同様にして、着色剤(A−2)〜着色剤(A−7)及びアシッドレッド289について溶解性の評価を行った。着色剤(A−2)〜着色剤(A−6)は、シクロヘキサノンに対して5重量%で完全に溶解した。着色剤(A−7)は1重量%では完全に溶解したが、5重量%では溶解しなかった。さらに、アシッドレッド289は0.1重量%では溶解しなかった。
【0130】
<染料溶液の調製及び評価>
調製例1
着色剤(A−1)5質量部と、溶媒として乳酸エチル95質量部とを混合し、染料溶液(A−1)を調製した。
【0131】
調製例2〜6
調製例1において着色剤(A−1)に代えて、着色剤(A−2)〜着色剤(A−6)を用いた以外は、調製例1と同様にして染料溶液(A−2)〜染料溶液(A−6)を調製した。
【0132】
調製例7
調製例1において着色剤(A−1)に代えて、着色剤(A−7)を用いたが、着色剤(A−7)は乳酸エチルに完全には溶解せず、溶け残りが認められた。

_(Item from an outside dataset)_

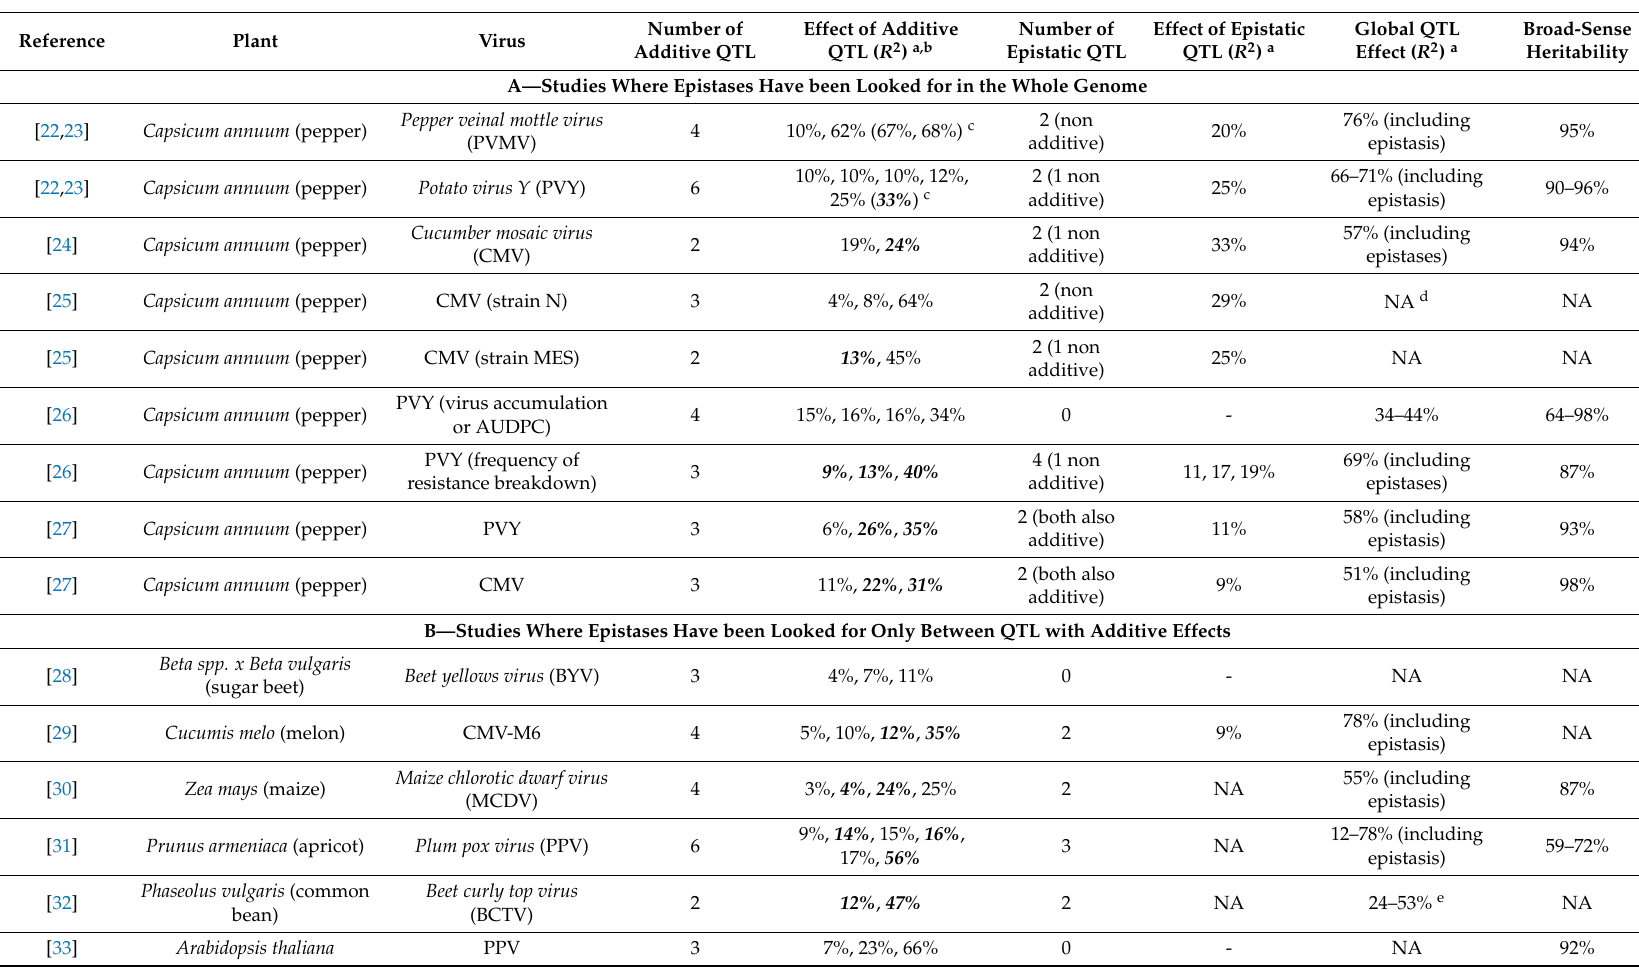
Table 1. Published data on virus resistance QTL in plants. (Only studies where epistases between resistance QTL have been looked for are indicated.)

得られた染料懸濁液を染料溶液(A−7)とする。
【0133】
調製例8
調製例1において着色剤(A−1)に代えて、アシッドレッド289を用いたが、アシッドレッド289は乳酸エチルに溶解しなかった。得られた染料懸濁液を染料溶液(A−8)とする。
【0134】
<顔料分散液の調製>
調製例9
着色剤としてC.I.ピグメントブルー15:6を15質量部、分散剤としてBYK−LPN21116(ビックケミー(BYK)社製)12.5質量部(固形分濃度40質量%)、溶媒としてプロピレングリコールモノメチルエーテルアセテート72.5質量部を用いて、ビーズミルにより処理して、顔料分散液(A−1)を調製した。
【0135】
<(B)バインダー樹脂の合成>
合成例7
冷却管と攪拌機を備えたフラスコに、プロピレングリコールモノメチルエーテルアセテート100質量部を仕込んで窒素置換した。80℃に加熱して、同温度で、プロピレングリコールモノメチルエーテルアセテート100質量部、メタクリル酸20質量部、スチレン10質量部、ベンジルメタクリレート5質量部、2−ヒドロキシエチルメタクリレート15質量部、2−エチルヘキシルメタクリレート23質量部、N−フェニルマレイミド12質量部、こはく酸モノ(2−アクリロイロキシエチル)15質量部及び2,2'−アゾビス(2,4−ジメチルバレロニトリル)6質量部の混合溶液を1時間かけて滴下し、この温度を保持して2時間重合した。その後、反応溶液の温度を100℃に昇温させ、さらに1時間重合することにより、バインダー樹脂溶液(固形分濃度33質量%)を得た。得られたバインダー樹脂は、Mwが12,200、Mnが6,500であった。このバインダー樹脂を「バインダー樹脂(B1)」とする。
【0136】
<着色組成物の調製及び評価>
実施例1
顔料分散液(A−1)13.5質量部、染料溶液(A−1)7.2質量部、バインダー樹脂としてバインダー樹脂(B1)溶液9.9質量部、架橋剤として東亞合成株式会社製M−402(ジペンタエリスリトールヘキサアクリレートとジペンタエリスリトールペンタアクリレートの混合物)15.4質量部、光重合開始剤として2−ベンジル−2−ジメチルアミノ−1−(4−モルフォリノフェニル)ブタン−1−オン(チバ・スペシャルティー・ケミカルズ社製、商品名IRGACURE369)1.8質量部、界面活性剤としてメガファックF−554(DIC株式会社製)を0.2質量部、及び溶媒として乳酸エチルを混合して、固形分濃度20質量%の着色組成物を調製した。
【0137】
得られた着色組成物を、ガラス基板上に、スピンコーターを用いて塗布した後、80℃のホットプレートで10分間プレベークを行って膜厚の異なる3枚の塗膜を形成した。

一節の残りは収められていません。